VBO : « C’est un coup de chance, mais l’inflation sous-jacente – donc sans compter les prix de l’énergie – a déjà atteint 7 %. Cela continuera également à peser sur les coûts d’exploitation pendant longtemps, ce qui est sans précédent.

voix: « Jusqu’à récemment, un grand nombre de nos membres avaient encore un contrat d’énergie fixe : ils doivent de toute façon le renouveler aujourd’hui à des prix plus élevés. Et c’est un autre revers.

4. L’économie belge est au bord de la récession. Y aura-t-il aussi une vague de licenciements ?

Unizo : « D’après notre rapport sur les PME, trois entreprises sur dix ont épuisé leurs réserves financières. Mais en raison de la pénurie persistante sur le marché du travail, nous ferons tout notre possible pour garder le personnel à bord le plus longtemps possible. Le marché du travail se refroidit depuis l’été dernier : le nombre de postes vacants est en baisse. Nous nous dirigeons vers une récession avec une inflation élevée et un chômage faible – une combinaison spéciale. »

VBO : « Le licenciement des gens n’est que la troisième étape. Dans un premier temps, les entreprises ne vont pas prolonger l’intérim et faire appel au chômage temporaire : on assiste déjà à ces mouvements, on pense et on sent que la récession va être durable. Mais il n’y aura pas de vague massive de licenciements, bien que vous puissiez déjà voir le chômage augmenter légèrement.

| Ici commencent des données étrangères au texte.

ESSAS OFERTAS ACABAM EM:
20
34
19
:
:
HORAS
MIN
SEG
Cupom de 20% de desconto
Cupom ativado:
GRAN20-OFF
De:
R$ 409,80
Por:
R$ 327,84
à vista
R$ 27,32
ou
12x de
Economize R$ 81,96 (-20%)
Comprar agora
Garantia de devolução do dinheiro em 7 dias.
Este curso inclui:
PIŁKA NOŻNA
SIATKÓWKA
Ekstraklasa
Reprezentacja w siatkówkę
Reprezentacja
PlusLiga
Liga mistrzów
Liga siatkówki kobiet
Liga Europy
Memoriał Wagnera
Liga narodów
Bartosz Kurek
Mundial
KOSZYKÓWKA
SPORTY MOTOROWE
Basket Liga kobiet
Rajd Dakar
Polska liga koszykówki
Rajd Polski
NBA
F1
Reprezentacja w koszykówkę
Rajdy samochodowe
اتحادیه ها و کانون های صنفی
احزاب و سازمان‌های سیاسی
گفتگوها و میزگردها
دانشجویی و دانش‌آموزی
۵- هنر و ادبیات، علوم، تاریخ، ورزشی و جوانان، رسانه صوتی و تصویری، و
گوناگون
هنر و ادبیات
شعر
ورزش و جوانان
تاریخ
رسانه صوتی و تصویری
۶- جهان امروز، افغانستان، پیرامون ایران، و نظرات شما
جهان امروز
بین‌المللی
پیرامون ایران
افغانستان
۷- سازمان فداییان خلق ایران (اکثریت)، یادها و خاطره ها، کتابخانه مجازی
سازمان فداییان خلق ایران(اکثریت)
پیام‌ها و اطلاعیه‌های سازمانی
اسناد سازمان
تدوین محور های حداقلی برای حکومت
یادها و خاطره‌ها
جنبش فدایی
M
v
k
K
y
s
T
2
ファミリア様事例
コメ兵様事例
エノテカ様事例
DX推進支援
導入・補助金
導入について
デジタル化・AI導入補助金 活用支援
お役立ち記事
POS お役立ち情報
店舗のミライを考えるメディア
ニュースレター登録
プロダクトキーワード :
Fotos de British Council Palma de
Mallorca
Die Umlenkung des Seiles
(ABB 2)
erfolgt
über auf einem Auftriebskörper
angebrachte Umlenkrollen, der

NSZ : « Malheureusement, les pertes d’emplois seront une conséquence logique de l’effet domino des faillites qui menace de se poursuivre cette année : 26 % des commerçants envisagent d’arrêter temporairement, 28 % indiquent même qu’ils vont définitivement jeter l’éponge. De plus, 44 % des commerçants ont épuisé leurs réserves financières.

5. Quelles mesures attendez-vous du gouvernement fédéral pour remédier au handicap concurrentiel?

NSZ : « Les charges sociales et fiscales doivent être réduites. C’est important pour maintenir notre position concurrentielle et donner de l’oxygène aux indépendants qui ont le souffle coupé depuis des années.

Unizo : « En 2023, l’index automatique doit être gelé. Nous voulons toujours mettre en œuvre cette surtaxe de 11 % à partir de 2022 et une augmentation de salaire peut également être envisagée en 2024. De plus, l’indice automatique doit être converti en un « indice de durabilité » en supprimant tous les combustibles et énergies fossiles. De cette façon, vous évitez les fluctuations soudaines et les augmentations rapides.

VBO : « Un coup d’arrêt fiscal et social : arrêtez de prendre toutes sortes de mesures qui répercutent la facture sur les entreprises, comme les primes de télétravail, les indemnités vélo ou les congés supplémentaires. L’intention n’est pas non plus que les entreprises paient pour la réforme fiscale. Prolonger l’allégement fiscal fédéral temporaire actuel pour les entreprises de six mois à un an. Et trois : ajuster le mécanisme d’indexation automatique, par exemple en y puisant de l’énergie ou en le plafonnant automatiquement en cas d’inflation sans précédent.

voix: « Un saut d’indice ne doit pas non plus être tabou, comme nous l’avons fait par le passé. La réforme fiscale du ministre des Finances Vincent Van Peteghem (CD&V) viserait le traitement fiscal favorable de la Recherche & Développement, mais nous appelons à ce que cela ne se produise pas.